Poll: Many Americans report significant barriers to healthcare access
While a majority of Americans are satisfied with their healthcare coverage, costs and access, many remain dissatisfied with what they perceive as barriers to receiving adequate healthcare services, according to a new poll conducted jointly by NPR, the Robert Wood Johnson Foundation and the Harvard T.H. Chan School of Public Health.
The poll—which surveyed more than 1,000 adults nationwide and more than 1,000 adults in Florida, Kansas, New Jersey, Ohio, Oregon, Texas and Wisconsin—asked respondents to report opinions on personal healthcare experiences as well as performance assessments of healthcare in each respective state.

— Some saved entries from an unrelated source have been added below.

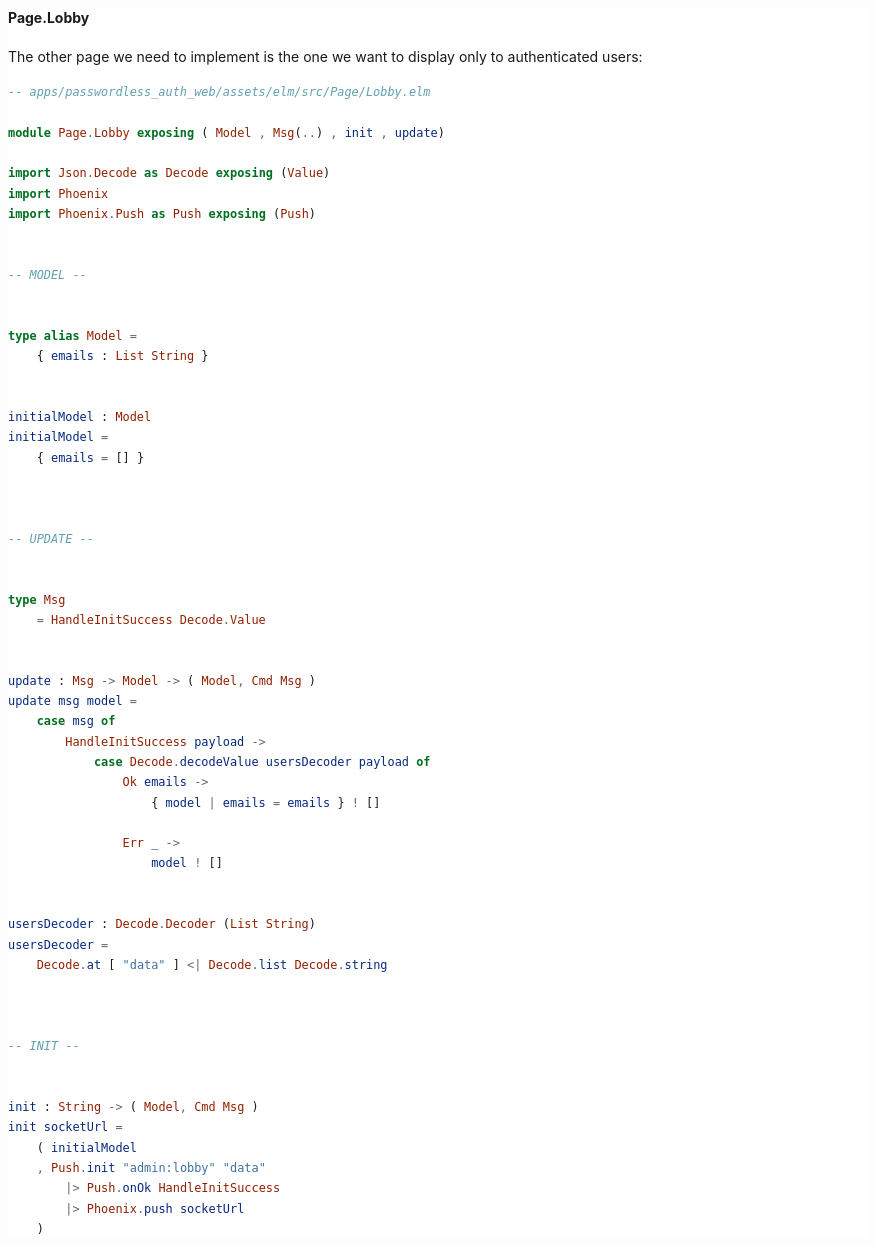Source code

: #### Page.Lobby

The other page we need to implement is the one we want to display only to authenticated users:

```elm
-- apps/passwordless_auth_web/assets/elm/src/Page/Lobby.elm

module Page.Lobby exposing ( Model , Msg(..) , init , update)

import Json.Decode as Decode exposing (Value)
import Phoenix
import Phoenix.Push as Push exposing (Push)


-- MODEL --


type alias Model =
    { emails : List String }


initialModel : Model
initialModel =
    { emails = [] }



-- UPDATE --


type Msg
    = HandleInitSuccess Decode.Value


update : Msg -> Model -> ( Model, Cmd Msg )
update msg model =
    case msg of
        HandleInitSuccess payload ->
            case Decode.decodeValue usersDecoder payload of
                Ok emails ->
                    { model | emails = emails } ! []

                Err _ ->
                    model ! []


usersDecoder : Decode.Decoder (List String)
usersDecoder =
    Decode.at [ "data" ] <| Decode.list Decode.string



-- INIT --


init : String -> ( Model, Cmd Msg )
init socketUrl =
    ( initialModel
    , Push.init "admin:lobby" "data"
        |> Push.onOk HandleInitSuccess
        |> Phoenix.push socketUrl
    )
```


[previous part]: /blog/2018/06/20/elixir-and-phoenix-basic-passwordless-and-databaseless-authentication-pt-2
[Brunch]: https://brunch.io/
[webpack]: https://webpack.js.org/
[Tailwind CSS]: https://tailwindcss.com/
[first part]: /blog/2018/06/09/elixir-and-phoenix-basic-passwordless-and-databaseless-authentication-pt-1
[this great article]: http://www.schmitty.me/stack-setup-phoenix-elm-graphql-tailwindcss/
[@_GazD]: https://twitter.com/_GazD
[Richard Feldman's]: https://twitter.com/rtfeldman
[Tour of an Open-Source Elm SPA]: https://dev.to/rtfeldman/tour-of-an-open-source-elm-spa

Findings of the survey include:
- Thirty-three percent of respondents rated their health insurance coverage as “excellent,” with 41 percent rating theirs as “good.” One quarter of U.S. adults expressed dissatisfaction with their healthcare coverage, characterizing their insurance as fair (20 percent) or poor (5 percent).
- Nearly 74 percent of respondents have a regular doctor, one in four (25 percent) Americans does not.
- More than 15 percent of adults in the U.S. report having been in a situation where they were unable to obtain necessary healthcare services at least once in the past two years.
- While 60 percent of Americans are satisfied with the overall cost of healthcare, including premiums, deductibles, co-payments and prescription drugs, nearly 30 percent say the personal cost of healthcare is unreasonable.
- More than 34 percent of respondents also believe healthcare costs have become less affordable in the past two years, while one in five (22 percent) Americans feels the same about the cost of prescription drugs.
- More than one quarter of Americans (26 percent) reported serious financial problems for them or their family resulting from health care coss in the past two years, 40 percent of which reported spending all or most of their personal savings on medical bills.
“It is clear from the poll that health care costs should top the agenda for what needs to be done in the future,” said Robert J. Blendon of the Harvard T.H. Chan School of Public Health, “especially in some states where more than a third of people have serious problems paying their bills.”